▶ _AIM OF THE TASK_
Recast the text lines from the entries below as a Markdown table with the columns "Row" and "Text line," numbering the rows from 1 and skipping blank lines. Leave the pictures out of the table.

▶ _DATA SUPPLIED_

--

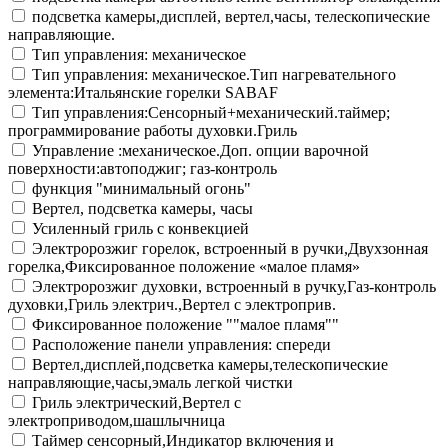
подсветка камеры,дисплей, вертел,часы, телескопические
направляющие.
Тип управления: механическое
Тип управления: механическое.Тип нагревательного
элемента:Итальянские горелки SABAF
Тип управления:Сенсорный+механический.таймер;
программирование работы духовки.Гриль
Управление :механическое.Доп. опции варочной
поверхности:автоподжиг; газ-контроль
функция "минимальный огонь"
Вертел, подсветка камеры, часы
Усиленный гриль с конвекцией
Электророзжиг горелок, встроенный в ручки,Двухзонная
горелка,Фиксированное положение «малое пламя»
Электророзжиг духовки, встроенный в ручку,Газ-контроль
духовки,Гриль электрич.,Вертел с электроприв.
Фиксированное положение ""малое пламя""
Расположение панели управления: спереди
Вертел,дисплей,подсветка камеры,телескопические
направляющие,часы,эмаль легкой чистки
Гриль электрический,Вертел с
электроприводом,шашлычница
Таймер сенсорный,Индикатор включения и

--

▶ _RESPONSE TO THIS TASK_
| Row | Text line |
|---|---|
| 1 | подсветка камеры,дисплей, вертел,часы, телескопические |
| 2 | направляющие. |
| 3 | Тип управления: механическое |
| 4 | Тип управления: механическое.Тип нагревательного |
| 5 | элемента:Итальянские горелки SABAF |
| 6 | Тип управления:Сенсорный+механический.таймер; |
| 7 | программирование работы духовки.Гриль |
| 8 | Управление :механическое.Доп. опции варочной |
| 9 | поверхности:автоподжиг; газ-контроль |
| 10 | функция "минимальный огонь" |
| 11 | Вертел, подсветка камеры, часы |
| 12 | Усиленный гриль с конвекцией |
| 13 | Электророзжиг горелок, встроенный в ручки,Двухзонная |
| 14 | горелка,Фиксированное положение «малое пламя» |
| 15 | Электророзжиг духовки, встроенный в ручку,Газ-контроль |
| 16 | духовки,Гриль электрич.,Вертел с электроприв. |
| 17 | Фиксированное положение ""малое пламя"" |
| 18 | Расположение панели управления: спереди |
| 19 | Вертел,дисплей,подсветка камеры,телескопические |
| 20 | направляющие,часы,эмаль легкой чистки |
| 21 | Гриль электрический,Вертел с |
| 22 | электроприводом,шашлычница |
| 23 | Таймер сенсорный,Индикатор включения и |